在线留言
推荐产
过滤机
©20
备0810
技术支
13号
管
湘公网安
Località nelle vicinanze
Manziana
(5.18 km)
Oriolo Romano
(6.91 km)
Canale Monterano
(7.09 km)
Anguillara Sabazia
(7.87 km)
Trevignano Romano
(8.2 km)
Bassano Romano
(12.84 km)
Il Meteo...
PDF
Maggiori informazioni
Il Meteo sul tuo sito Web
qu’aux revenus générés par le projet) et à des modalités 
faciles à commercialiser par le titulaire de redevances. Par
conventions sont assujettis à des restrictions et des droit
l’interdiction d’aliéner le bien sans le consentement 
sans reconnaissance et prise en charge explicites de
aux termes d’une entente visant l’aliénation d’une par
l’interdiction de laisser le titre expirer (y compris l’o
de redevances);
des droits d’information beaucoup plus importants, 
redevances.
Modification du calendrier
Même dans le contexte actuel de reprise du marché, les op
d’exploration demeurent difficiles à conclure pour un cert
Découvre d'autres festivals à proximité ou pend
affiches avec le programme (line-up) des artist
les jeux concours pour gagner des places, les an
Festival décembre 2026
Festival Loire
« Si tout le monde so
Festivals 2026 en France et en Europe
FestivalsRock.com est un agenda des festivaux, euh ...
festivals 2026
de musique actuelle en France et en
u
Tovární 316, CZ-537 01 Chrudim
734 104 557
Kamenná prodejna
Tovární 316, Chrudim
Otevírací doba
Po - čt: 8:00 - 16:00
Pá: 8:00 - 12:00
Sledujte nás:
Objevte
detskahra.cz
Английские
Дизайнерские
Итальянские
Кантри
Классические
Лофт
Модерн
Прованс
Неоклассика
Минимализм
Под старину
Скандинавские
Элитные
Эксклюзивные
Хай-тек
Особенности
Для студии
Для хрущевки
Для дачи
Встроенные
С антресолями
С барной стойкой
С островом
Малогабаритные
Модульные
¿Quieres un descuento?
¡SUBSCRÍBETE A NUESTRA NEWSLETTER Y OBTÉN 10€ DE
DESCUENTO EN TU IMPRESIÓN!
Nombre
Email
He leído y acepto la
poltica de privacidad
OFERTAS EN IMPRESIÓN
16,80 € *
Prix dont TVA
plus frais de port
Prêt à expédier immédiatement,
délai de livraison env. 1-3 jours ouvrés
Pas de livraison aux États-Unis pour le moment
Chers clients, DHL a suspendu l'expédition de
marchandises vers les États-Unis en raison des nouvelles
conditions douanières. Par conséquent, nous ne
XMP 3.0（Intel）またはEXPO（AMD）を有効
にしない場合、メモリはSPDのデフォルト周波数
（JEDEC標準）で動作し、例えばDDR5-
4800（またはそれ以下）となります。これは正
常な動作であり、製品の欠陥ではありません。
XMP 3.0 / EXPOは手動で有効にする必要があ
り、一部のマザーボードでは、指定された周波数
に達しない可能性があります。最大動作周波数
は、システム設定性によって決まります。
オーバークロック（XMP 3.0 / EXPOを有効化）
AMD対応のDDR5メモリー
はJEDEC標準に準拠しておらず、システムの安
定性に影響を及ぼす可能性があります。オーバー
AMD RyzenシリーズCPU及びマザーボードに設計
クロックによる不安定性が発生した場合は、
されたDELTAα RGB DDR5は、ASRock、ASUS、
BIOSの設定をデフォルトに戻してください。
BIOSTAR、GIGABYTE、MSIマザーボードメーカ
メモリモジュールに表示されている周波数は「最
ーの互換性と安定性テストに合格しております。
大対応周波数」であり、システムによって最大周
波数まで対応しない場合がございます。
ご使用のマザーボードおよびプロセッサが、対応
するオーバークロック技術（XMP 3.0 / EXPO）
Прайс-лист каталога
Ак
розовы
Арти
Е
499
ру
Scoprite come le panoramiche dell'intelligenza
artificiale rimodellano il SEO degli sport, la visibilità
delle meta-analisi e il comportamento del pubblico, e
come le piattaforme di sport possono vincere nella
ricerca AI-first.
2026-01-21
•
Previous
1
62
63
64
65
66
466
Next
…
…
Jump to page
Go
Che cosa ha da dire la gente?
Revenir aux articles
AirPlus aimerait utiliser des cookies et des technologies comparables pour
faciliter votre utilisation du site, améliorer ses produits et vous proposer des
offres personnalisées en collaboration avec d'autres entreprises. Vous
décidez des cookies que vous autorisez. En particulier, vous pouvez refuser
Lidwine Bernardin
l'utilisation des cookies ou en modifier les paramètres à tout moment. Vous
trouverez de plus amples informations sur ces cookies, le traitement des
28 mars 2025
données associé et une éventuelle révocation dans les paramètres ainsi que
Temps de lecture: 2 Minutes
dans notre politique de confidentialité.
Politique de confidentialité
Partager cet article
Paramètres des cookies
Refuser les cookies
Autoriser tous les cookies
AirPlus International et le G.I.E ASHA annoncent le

TASK DIRECTIONS: Reproduce every line of the records above, character for character and in the same order.

RESPONSE TO THE EXERCISE:
在线留言
推荐产
过滤机
©20
备0810
技术支
13号
管
湘公网安
Località nelle vicinanze
Manziana
(5.18 km)
Oriolo Romano
(6.91 km)
Canale Monterano
(7.09 km)
Anguillara Sabazia
(7.87 km)
Trevignano Romano
(8.2 km)
Bassano Romano
(12.84 km)
Il Meteo...
PDF
Maggiori informazioni
Il Meteo sul tuo sito Web
qu’aux revenus générés par le projet) et à des modalités 
faciles à commercialiser par le titulaire de redevances. Par
conventions sont assujettis à des restrictions et des droit
l’interdiction d’aliéner le bien sans le consentement 
sans reconnaissance et prise en charge explicites de
aux termes d’une entente visant l’aliénation d’une par
l’interdiction de laisser le titre expirer (y compris l’o
de redevances);
des droits d’information beaucoup plus importants, 
redevances.
Modification du calendrier
Même dans le contexte actuel de reprise du marché, les op
d’exploration demeurent difficiles à conclure pour un cert
Découvre d'autres festivals à proximité ou pend
affiches avec le programme (line-up) des artist
les jeux concours pour gagner des places, les an
Festival décembre 2026
Festival Loire
« Si tout le monde so
Festivals 2026 en France et en Europe
FestivalsRock.com est un agenda des festivaux, euh ...
festivals 2026
de musique actuelle en France et en
u
Tovární 316, CZ-537 01 Chrudim
734 104 557
Kamenná prodejna
Tovární 316, Chrudim
Otevírací doba
Po - čt: 8:00 - 16:00
Pá: 8:00 - 12:00
Sledujte nás:
Objevte
detskahra.cz
Английские
Дизайнерские
Итальянские
Кантри
Классические
Лофт
Модерн
Прованс
Неоклассика
Минимализм
Под старину
Скандинавские
Элитные
Эксклюзивные
Хай-тек
Особенности
Для студии
Для хрущевки
Для дачи
Встроенные
С антресолями
С барной стойкой
С островом
Малогабаритные
Модульные
¿Quieres un descuento?
¡SUBSCRÍBETE A NUESTRA NEWSLETTER Y OBTÉN 10€ DE
DESCUENTO EN TU IMPRESIÓN!
Nombre
Email
He leído y acepto la
poltica de privacidad
OFERTAS EN IMPRESIÓN
16,80 € *
Prix dont TVA
plus frais de port
Prêt à expédier immédiatement,
délai de livraison env. 1-3 jours ouvrés
Pas de livraison aux États-Unis pour le moment
Chers clients, DHL a suspendu l'expédition de
marchandises vers les États-Unis en raison des nouvelles
conditions douanières. Par conséquent, nous ne
XMP 3.0（Intel）またはEXPO（AMD）を有効
にしない場合、メモリはSPDのデフォルト周波数
（JEDEC標準）で動作し、例えばDDR5-
4800（またはそれ以下）となります。これは正
常な動作であり、製品の欠陥ではありません。
XMP 3.0 / EXPOは手動で有効にする必要があ
り、一部のマザーボードでは、指定された周波数
に達しない可能性があります。最大動作周波数
は、システム設定性によって決まります。
オーバークロック（XMP 3.0 / EXPOを有効化）
AMD対応のDDR5メモリー
はJEDEC標準に準拠しておらず、システムの安
定性に影響を及ぼす可能性があります。オーバー
AMD RyzenシリーズCPU及びマザーボードに設計
クロックによる不安定性が発生した場合は、
されたDELTAα RGB DDR5は、ASRock、ASUS、
BIOSの設定をデフォルトに戻してください。
BIOSTAR、GIGABYTE、MSIマザーボードメーカ
メモリモジュールに表示されている周波数は「最
ーの互換性と安定性テストに合格しております。
大対応周波数」であり、システムによって最大周
波数まで対応しない場合がございます。
ご使用のマザーボードおよびプロセッサが、対応
するオーバークロック技術（XMP 3.0 / EXPO）
Прайс-лист каталога
Ак
розовы
Арти
Е
499
ру
Scoprite come le panoramiche dell'intelligenza
artificiale rimodellano il SEO degli sport, la visibilità
delle meta-analisi e il comportamento del pubblico, e
come le piattaforme di sport possono vincere nella
ricerca AI-first.
2026-01-21
•
Previous
1
62
63
64
65
66
466
Next
…
…
Jump to page
Go
Che cosa ha da dire la gente?
Revenir aux articles
AirPlus aimerait utiliser des cookies et des technologies comparables pour
faciliter votre utilisation du site, améliorer ses produits et vous proposer des
offres personnalisées en collaboration avec d'autres entreprises. Vous
décidez des cookies que vous autorisez. En particulier, vous pouvez refuser
Lidwine Bernardin
l'utilisation des cookies ou en modifier les paramètres à tout moment. Vous
trouverez de plus amples informations sur ces cookies, le traitement des
28 mars 2025
données associé et une éventuelle révocation dans les paramètres ainsi que
Temps de lecture: 2 Minutes
dans notre politique de confidentialité.
Politique de confidentialité
Partager cet article
Paramètres des cookies
Refuser les cookies
Autoriser tous les cookies
AirPlus International et le G.I.E ASHA annoncent le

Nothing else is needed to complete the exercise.